__WHAT NEEDS TO BE DONE__
An exact copy of all the data below is required.

[Recorded data]
^^^^

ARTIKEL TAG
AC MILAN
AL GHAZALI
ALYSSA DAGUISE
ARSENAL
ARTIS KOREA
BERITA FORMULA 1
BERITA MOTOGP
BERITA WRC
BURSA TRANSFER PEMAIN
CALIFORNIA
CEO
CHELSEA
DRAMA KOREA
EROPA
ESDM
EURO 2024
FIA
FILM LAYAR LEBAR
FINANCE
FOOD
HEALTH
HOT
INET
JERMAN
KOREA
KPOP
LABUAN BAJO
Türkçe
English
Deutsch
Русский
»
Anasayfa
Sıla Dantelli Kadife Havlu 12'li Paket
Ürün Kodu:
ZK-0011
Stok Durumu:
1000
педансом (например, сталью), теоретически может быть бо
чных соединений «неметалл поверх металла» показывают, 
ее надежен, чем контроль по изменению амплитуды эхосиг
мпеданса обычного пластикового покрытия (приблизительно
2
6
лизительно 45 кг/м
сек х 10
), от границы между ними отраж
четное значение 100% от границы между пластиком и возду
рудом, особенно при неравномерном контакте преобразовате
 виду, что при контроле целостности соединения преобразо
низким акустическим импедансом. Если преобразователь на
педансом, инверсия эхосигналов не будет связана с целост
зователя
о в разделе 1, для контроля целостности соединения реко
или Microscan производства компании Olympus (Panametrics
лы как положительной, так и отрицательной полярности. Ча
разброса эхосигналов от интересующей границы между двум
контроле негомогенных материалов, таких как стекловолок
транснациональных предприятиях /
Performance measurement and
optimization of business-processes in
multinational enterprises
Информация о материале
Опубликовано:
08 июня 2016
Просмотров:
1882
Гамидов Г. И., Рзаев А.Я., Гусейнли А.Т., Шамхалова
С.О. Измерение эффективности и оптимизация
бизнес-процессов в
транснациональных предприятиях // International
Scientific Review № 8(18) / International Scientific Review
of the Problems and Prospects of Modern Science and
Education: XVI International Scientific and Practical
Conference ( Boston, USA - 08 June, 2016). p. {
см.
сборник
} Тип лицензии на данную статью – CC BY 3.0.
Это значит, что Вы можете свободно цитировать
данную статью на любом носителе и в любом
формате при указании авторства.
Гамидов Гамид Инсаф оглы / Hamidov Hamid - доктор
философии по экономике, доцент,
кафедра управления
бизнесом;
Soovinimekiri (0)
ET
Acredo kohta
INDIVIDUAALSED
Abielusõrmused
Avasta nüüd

^^^^

__EXERCISE SOLUTION__
ARTIKEL TAG
AC MILAN
AL GHAZALI
ALYSSA DAGUISE
ARSENAL
ARTIS KOREA
BERITA FORMULA 1
BERITA MOTOGP
BERITA WRC
BURSA TRANSFER PEMAIN
CALIFORNIA
CEO
CHELSEA
DRAMA KOREA
EROPA
ESDM
EURO 2024
FIA
FILM LAYAR LEBAR
FINANCE
FOOD
HEALTH
HOT
INET
JERMAN
KOREA
KPOP
LABUAN BAJO
Türkçe
English
Deutsch
Русский
»
Anasayfa
Sıla Dantelli Kadife Havlu 12'li Paket
Ürün Kodu:
ZK-0011
Stok Durumu:
1000
педансом (например, сталью), теоретически может быть бо
чных соединений «неметалл поверх металла» показывают, 
ее надежен, чем контроль по изменению амплитуды эхосиг
мпеданса обычного пластикового покрытия (приблизительно
2
6
лизительно 45 кг/м
сек х 10
), от границы между ними отраж
четное значение 100% от границы между пластиком и возду
рудом, особенно при неравномерном контакте преобразовате
 виду, что при контроле целостности соединения преобразо
низким акустическим импедансом. Если преобразователь на
педансом, инверсия эхосигналов не будет связана с целост
зователя
о в разделе 1, для контроля целостности соединения реко
или Microscan производства компании Olympus (Panametrics
лы как положительной, так и отрицательной полярности. Ча
разброса эхосигналов от интересующей границы между двум
контроле негомогенных материалов, таких как стекловолок
транснациональных предприятиях /
Performance measurement and
optimization of business-processes in
multinational enterprises
Информация о материале
Опубликовано:
08 июня 2016
Просмотров:
1882
Гамидов Г. И., Рзаев А.Я., Гусейнли А.Т., Шамхалова
С.О. Измерение эффективности и оптимизация
бизнес-процессов в
транснациональных предприятиях // International
Scientific Review № 8(18) / International Scientific Review
of the Problems and Prospects of Modern Science and
Education: XVI International Scientific and Practical
Conference ( Boston, USA - 08 June, 2016). p. {
см.
сборник
} Тип лицензии на данную статью – CC BY 3.0.
Это значит, что Вы можете свободно цитировать
данную статью на любом носителе и в любом
формате при указании авторства.
Гамидов Гамид Инсаф оглы / Hamidov Hamid - доктор
философии по экономике, доцент,
кафедра управления
бизнесом;
Soovinimekiri (0)
ET
Acredo kohta
INDIVIDUAALSED
Abielusõrmused
Avasta nüüd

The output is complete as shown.